Just as high schools are becoming increasingly faultier for emphasizing college preparation over actual meaningful learning and development of critical thinking skills and creativity, I fear that undergraduate science programs are falling victim to teaching to tests and sort of glossing over the actual significance of the material at hand.
When I took Organic I, it felt extremely and problematically rushed, but I figured that was because it was over the summer and I wasn't as prepared as I should have been. Even then, though, the professor (who was also the department head at that school) said he felt that Organic Chemistry really deserved three or even four semesters, but universities have to cram it all in since they are already requiring the Bio majors to take Gen Chem I and II before the two semesters of Orgo.
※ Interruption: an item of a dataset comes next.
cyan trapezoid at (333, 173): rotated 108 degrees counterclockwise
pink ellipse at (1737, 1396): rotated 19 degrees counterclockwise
I don't like this idea of stuffing it all in, instead of learning the material for its own sake and getting something meaningful out of it. I think about high school students who don't necessarily go on to college, but who are forced to sacrifice the classroom time that may have been spent developing writing skills, or general knowledge about history and science that would equip them for life, preparing for SATs and practicing college admissions essays. I know I was required to write no less than seven practice admissions essays in various courses, but when I actually applied to college, I used the common app and earned a full-tuition scholarship submitting the first draft of an essay about brushing a Monet with my cheek in the Brooklyn Museum, which, by the way, broke all of my teachers' rules about a "good" admissions essay.
So what will I take away from Advanced Organic Chemistry, if I pass it? The enormous relief I felt when I passed Orgo I, with the private intention to never look at "that nonsense" again? The knowledge that no matter what else I did in life, no one could make me do that again? An experience of not sleeping for weeks or months on end and wearing myself out trying to make sense of the minutiae of hundreds of reactions?
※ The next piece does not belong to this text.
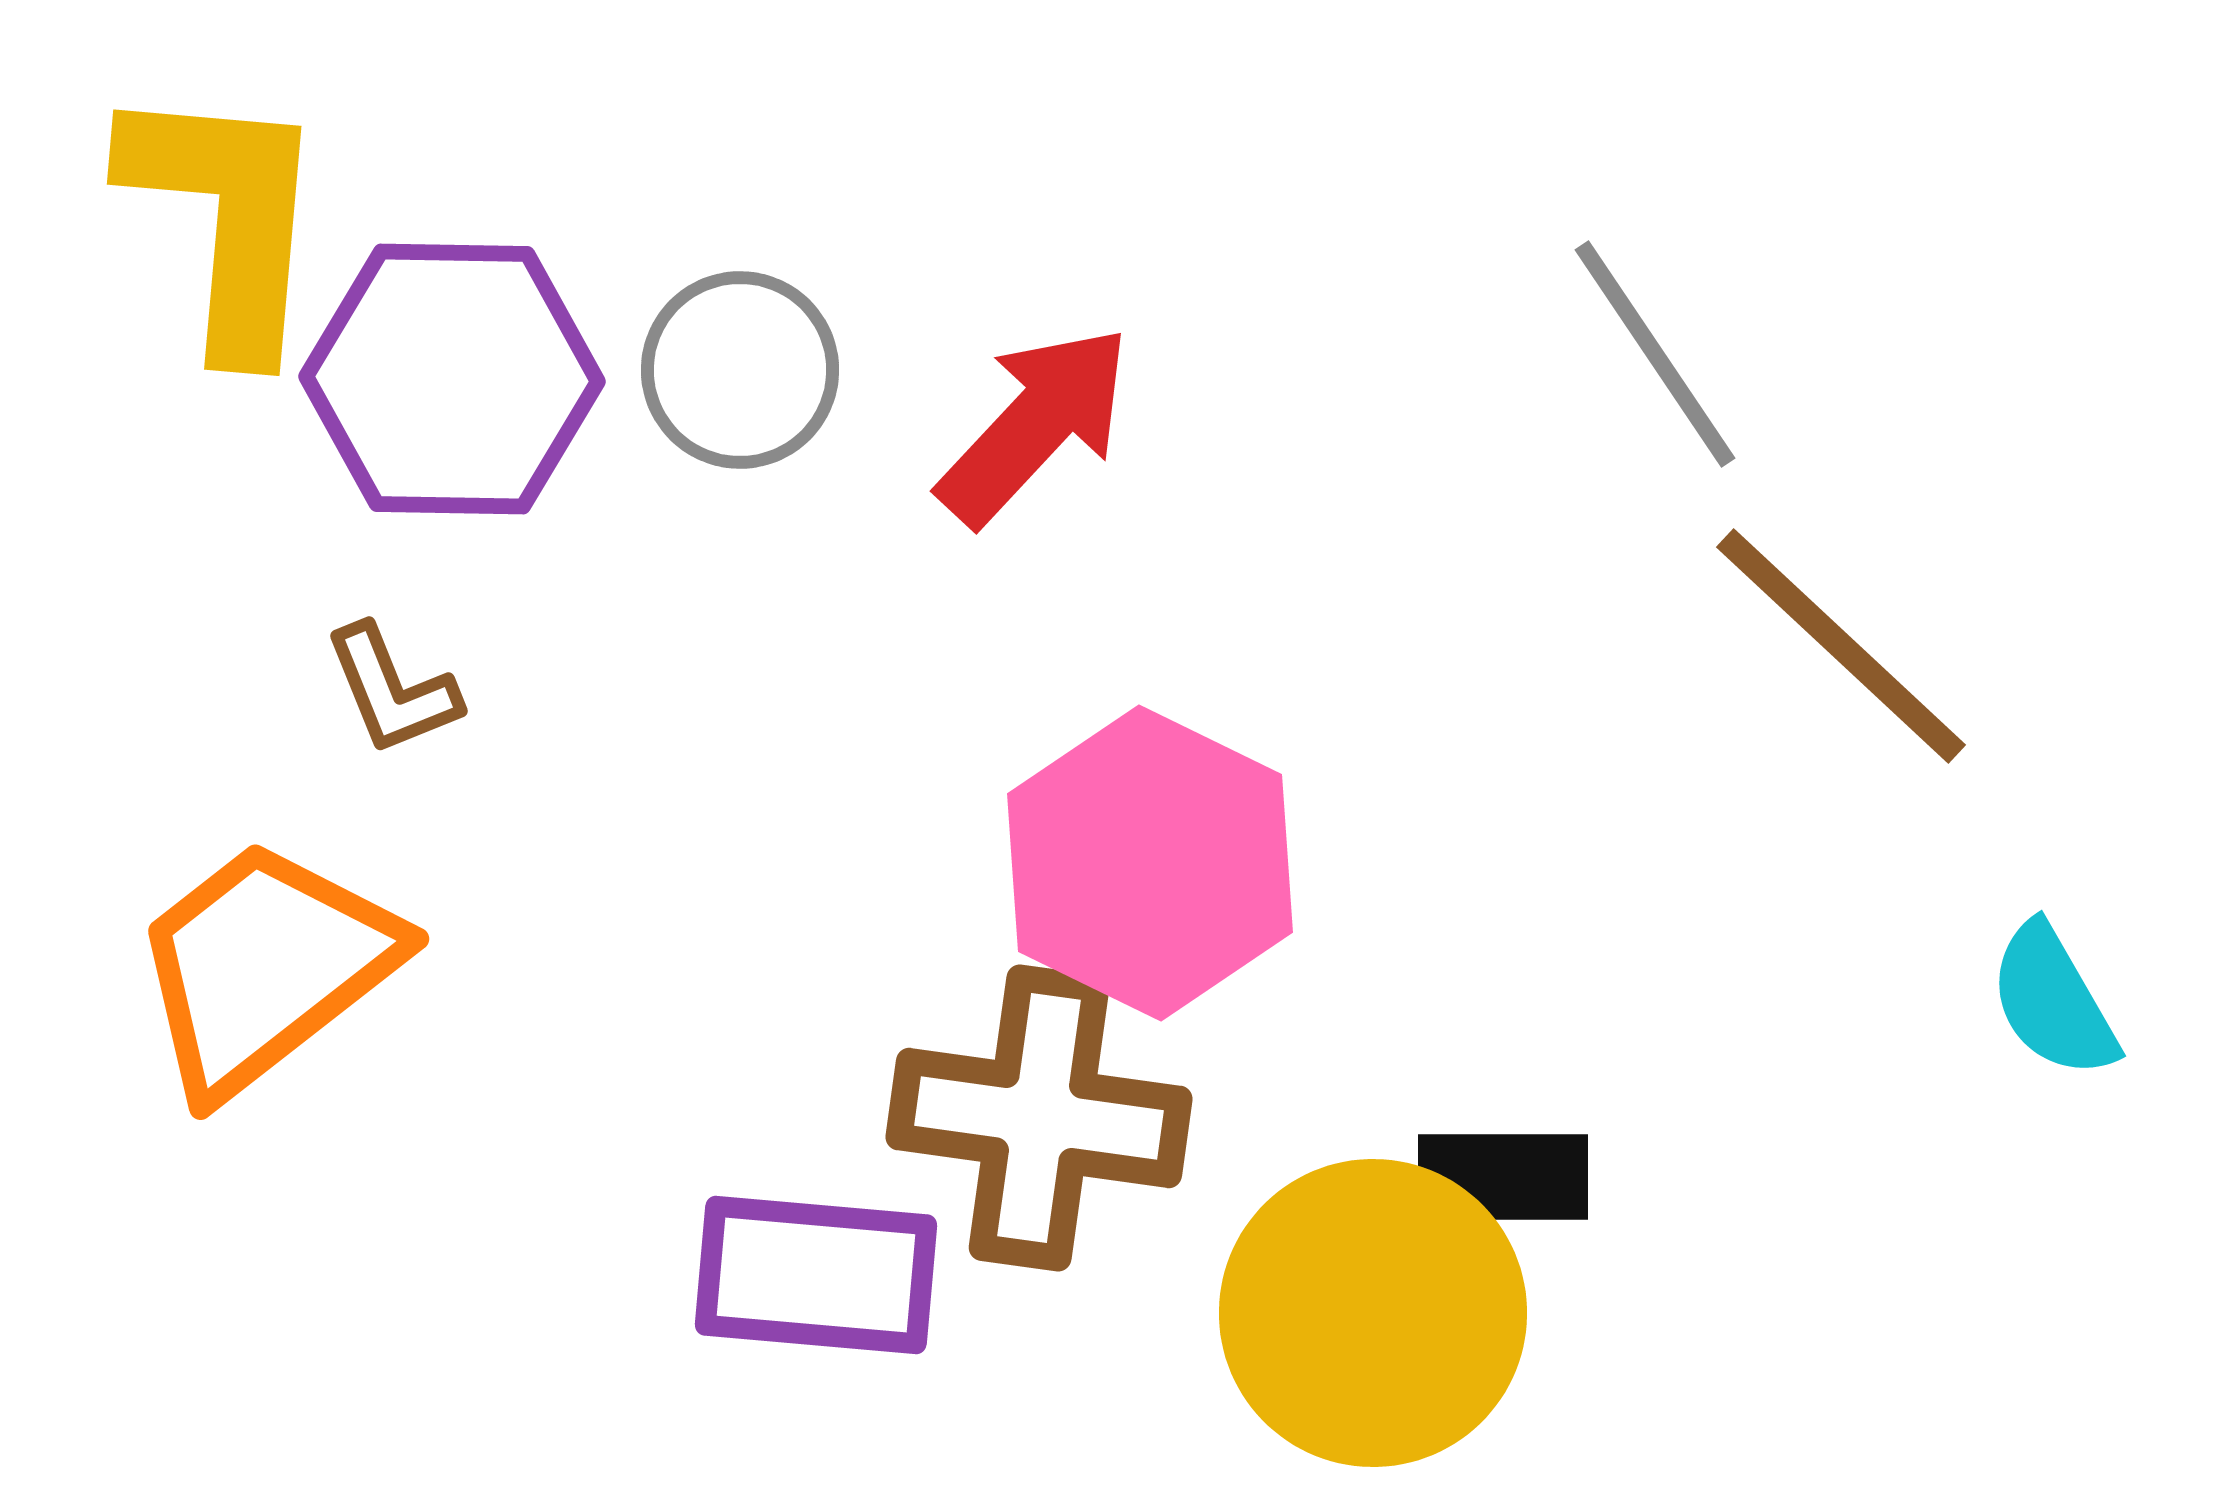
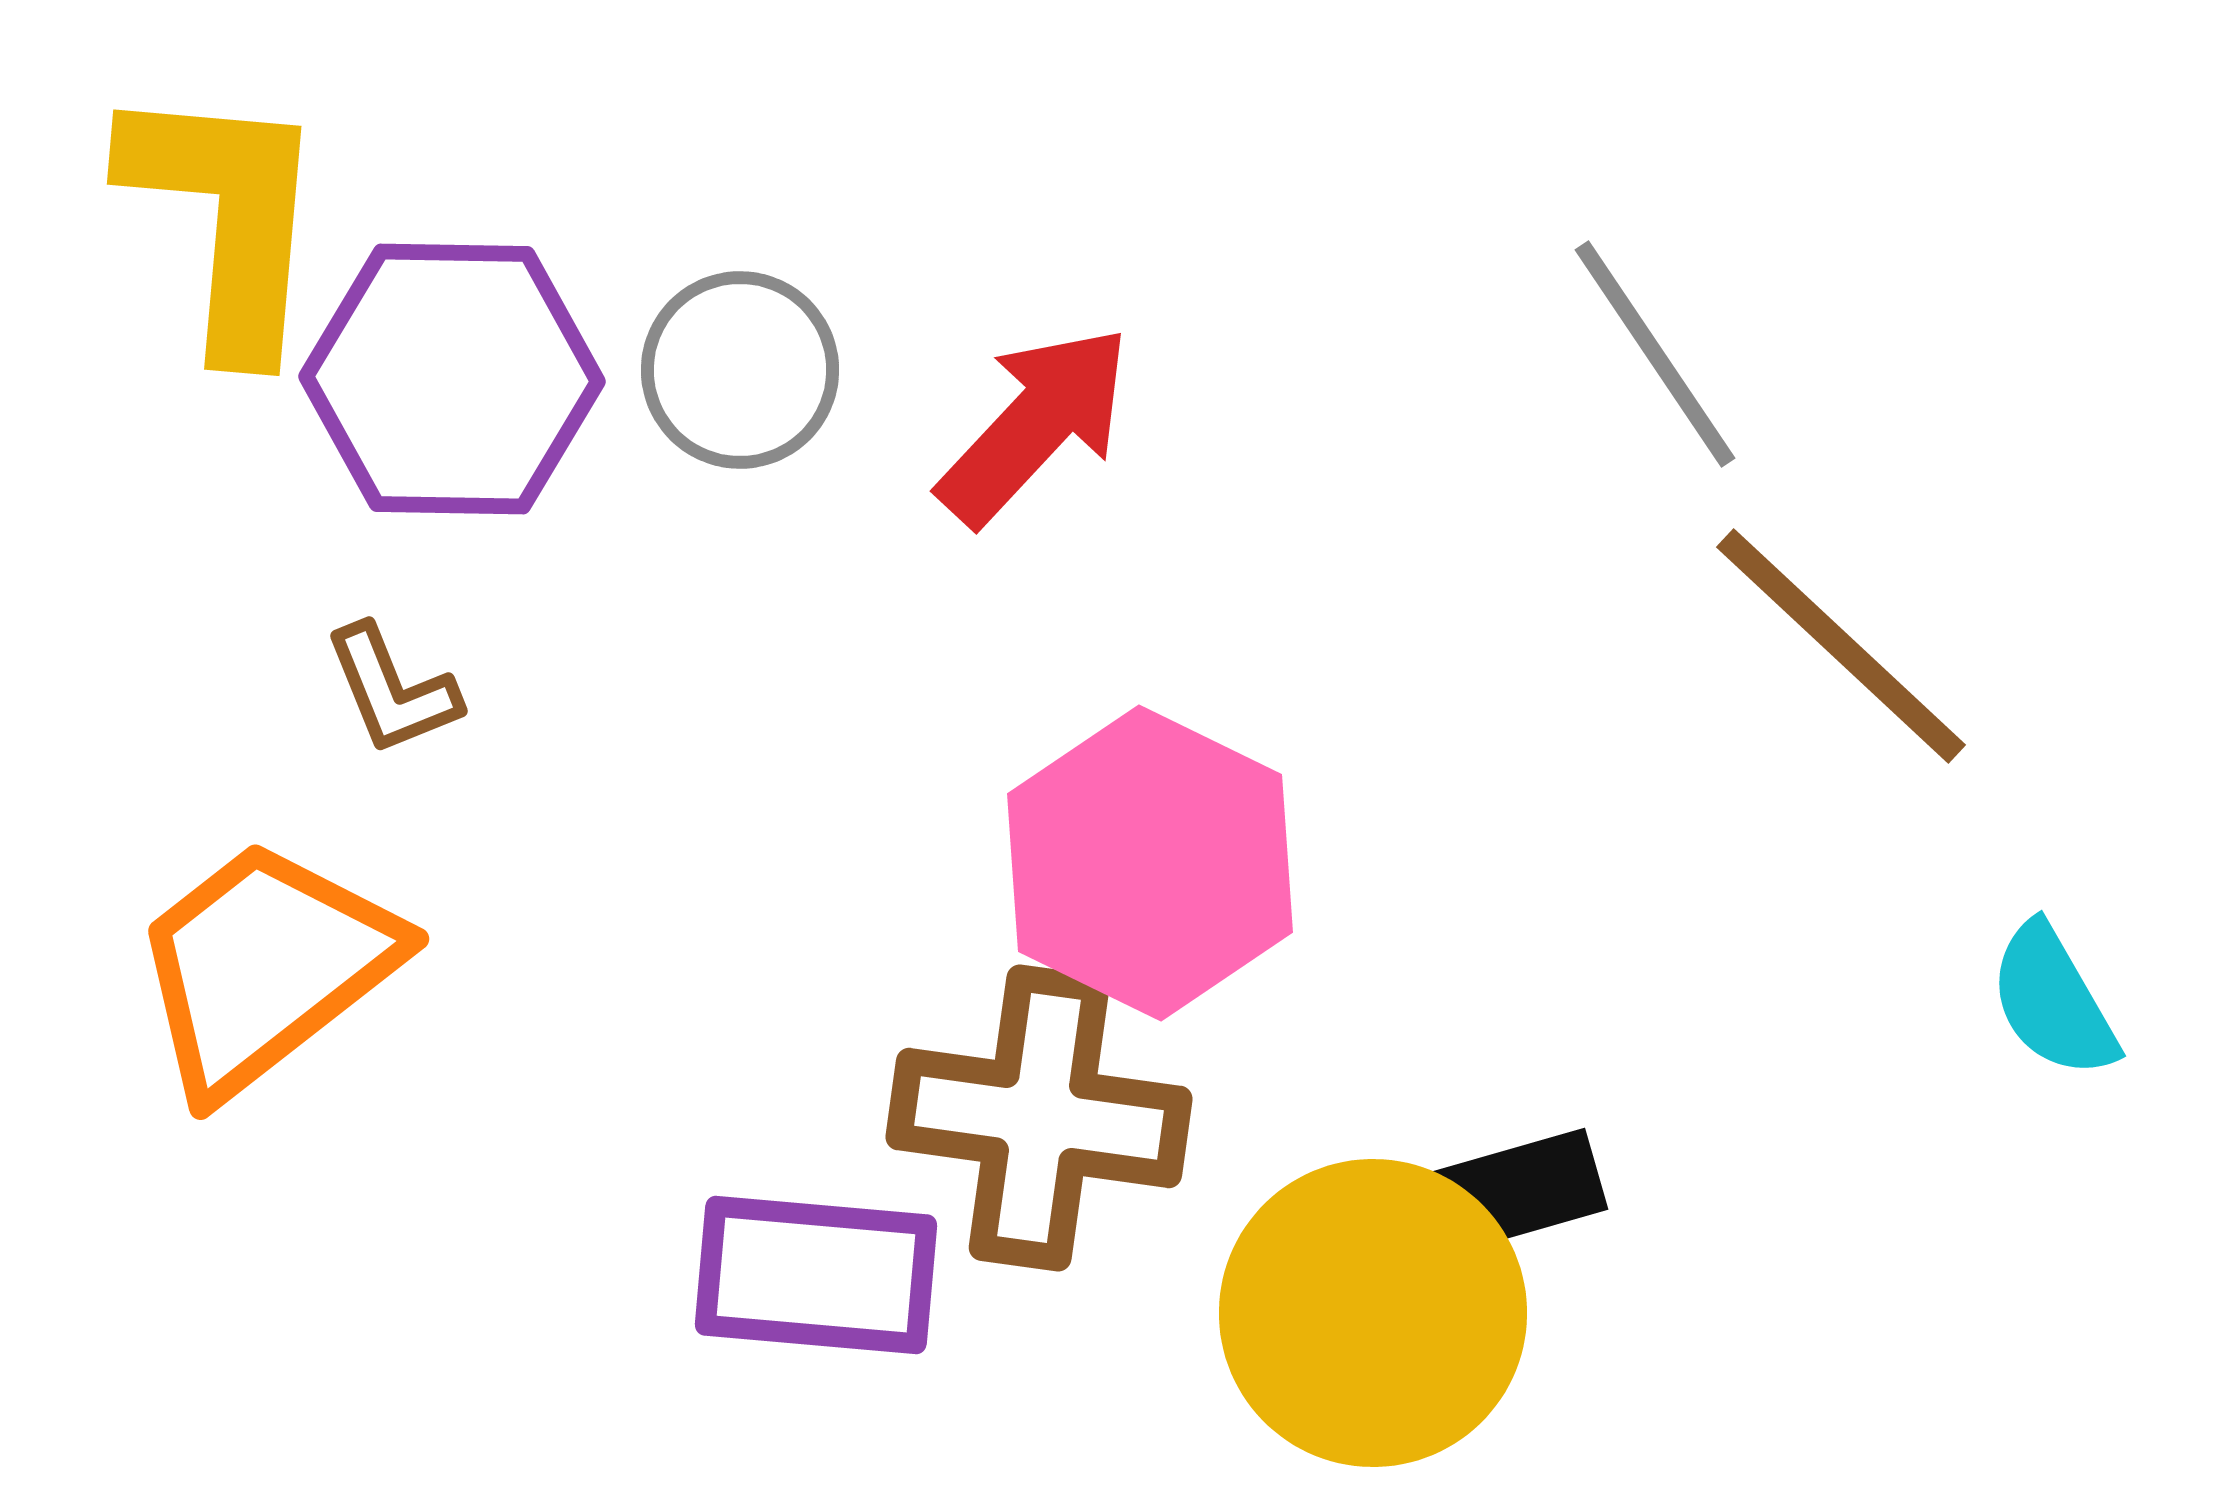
black rectangle: moved 12 px right, 15 px down; rotated 16 degrees counterclockwise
I'm not coming away with an experience of rigor and discipline. It's just extremity and excessive demands, to give the illusion that I've put "enough" effort and time into it and would, I don't know, make a good sleep-deprived doctor? I reckon it's because I'm coming at this material from a different perspective than most science students, but I feel downright resentful that the big experience is in getting through the class, wholly inconsequential to actually understanding chemistry or not.
So like I said, it's distressing. And a little demoralizing. But I don't really have time to think about it, since I've got hundreds of pages of reading to do.